Worldwide, more than 130 million girls are out of school, costing the global economy as much as $30 trillion, according to the World Bank.
Pakistani Taliban and allied Islamist militants, who regard girls education as anti-Islam, have been attacking thousands of schools for young women in northwestern and northern parts of Pakistan.
In 2012, the Pakistani Taliban shot and critically wounded Nobel prize winner Malala Yousafzai, known for her girls’ education advocacy in the northern Swat valley.
Pakistan spent less than 2.8 per cent of its GDP on education in 2017 – falling far short of the United Nations’ recommended 4 to 6 per cent – the rights group said.
Before his election as prime minister in August, Imran Khan promised to “prioritise establishment and upgradation of girls’ schools and provide stipends to girls and women for continuing their education” in his party’s manifesto.
But that has hardly happened, said Baela Raza Jamil, chief of Idara-e-Taleem-o-Aagahi, a charity that promotes access to education in Pakistan, urging the government to provide more transport, meals and uniforms to girls.

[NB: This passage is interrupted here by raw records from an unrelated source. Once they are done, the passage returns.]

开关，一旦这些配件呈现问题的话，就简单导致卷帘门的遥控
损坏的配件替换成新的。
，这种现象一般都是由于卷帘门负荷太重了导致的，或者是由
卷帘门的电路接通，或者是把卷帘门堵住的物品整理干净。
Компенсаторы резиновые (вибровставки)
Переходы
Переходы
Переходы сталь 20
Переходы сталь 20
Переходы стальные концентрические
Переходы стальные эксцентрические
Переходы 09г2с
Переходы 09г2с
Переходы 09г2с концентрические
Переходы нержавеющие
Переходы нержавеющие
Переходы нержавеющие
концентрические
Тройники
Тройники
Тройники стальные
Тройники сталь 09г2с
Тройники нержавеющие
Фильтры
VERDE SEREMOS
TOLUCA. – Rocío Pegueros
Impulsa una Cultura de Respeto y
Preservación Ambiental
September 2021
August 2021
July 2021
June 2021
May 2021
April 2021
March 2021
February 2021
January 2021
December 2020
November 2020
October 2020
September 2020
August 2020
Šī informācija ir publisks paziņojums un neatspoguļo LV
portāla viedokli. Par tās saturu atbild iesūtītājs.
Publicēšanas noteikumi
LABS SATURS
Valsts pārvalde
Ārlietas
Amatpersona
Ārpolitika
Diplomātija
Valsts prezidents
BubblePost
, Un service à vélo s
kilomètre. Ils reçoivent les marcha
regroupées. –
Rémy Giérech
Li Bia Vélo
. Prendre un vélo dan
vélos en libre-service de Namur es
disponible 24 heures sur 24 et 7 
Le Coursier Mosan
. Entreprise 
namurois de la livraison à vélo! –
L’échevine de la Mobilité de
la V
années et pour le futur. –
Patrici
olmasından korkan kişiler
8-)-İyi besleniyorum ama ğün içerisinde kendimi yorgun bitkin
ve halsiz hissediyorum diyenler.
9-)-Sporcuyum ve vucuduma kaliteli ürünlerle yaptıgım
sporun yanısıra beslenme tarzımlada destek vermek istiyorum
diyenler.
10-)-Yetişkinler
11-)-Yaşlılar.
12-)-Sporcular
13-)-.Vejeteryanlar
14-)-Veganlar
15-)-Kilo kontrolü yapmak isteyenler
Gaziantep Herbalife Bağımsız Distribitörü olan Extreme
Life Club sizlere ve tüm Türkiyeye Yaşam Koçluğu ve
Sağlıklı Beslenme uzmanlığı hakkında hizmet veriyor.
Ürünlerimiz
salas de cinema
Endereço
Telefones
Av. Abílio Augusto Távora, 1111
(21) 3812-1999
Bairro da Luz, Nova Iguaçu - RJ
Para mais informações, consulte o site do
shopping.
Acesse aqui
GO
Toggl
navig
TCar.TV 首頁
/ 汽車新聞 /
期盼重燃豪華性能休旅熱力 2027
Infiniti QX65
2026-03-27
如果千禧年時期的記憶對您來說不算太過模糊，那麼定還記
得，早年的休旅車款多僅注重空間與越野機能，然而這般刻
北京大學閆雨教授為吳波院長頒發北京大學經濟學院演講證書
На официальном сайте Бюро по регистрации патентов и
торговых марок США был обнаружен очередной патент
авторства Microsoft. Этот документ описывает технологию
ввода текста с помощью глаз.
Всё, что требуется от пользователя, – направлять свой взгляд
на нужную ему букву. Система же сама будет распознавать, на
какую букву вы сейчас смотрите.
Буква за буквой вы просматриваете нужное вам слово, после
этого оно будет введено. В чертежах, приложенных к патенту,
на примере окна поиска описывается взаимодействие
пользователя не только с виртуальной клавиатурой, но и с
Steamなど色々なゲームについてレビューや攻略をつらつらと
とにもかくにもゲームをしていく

“Lack of facilities at post-primary (level) and puberty leads to early marriages,” she said, in a country where the United Nations says 21 per cent girls are married before the age of 18.
HRW interviewed some 200 people – mostly girls who never went to school or could not complete their education, and their families – and found most complained about high tuition costs, insecurity and corruption.
“The government does not help the poor,” Rukhsana, a 30-year-old mother of three out-of-school children, was quoted as saying in the report.
“We cannot educate our children, and we cannot feed ourselves.”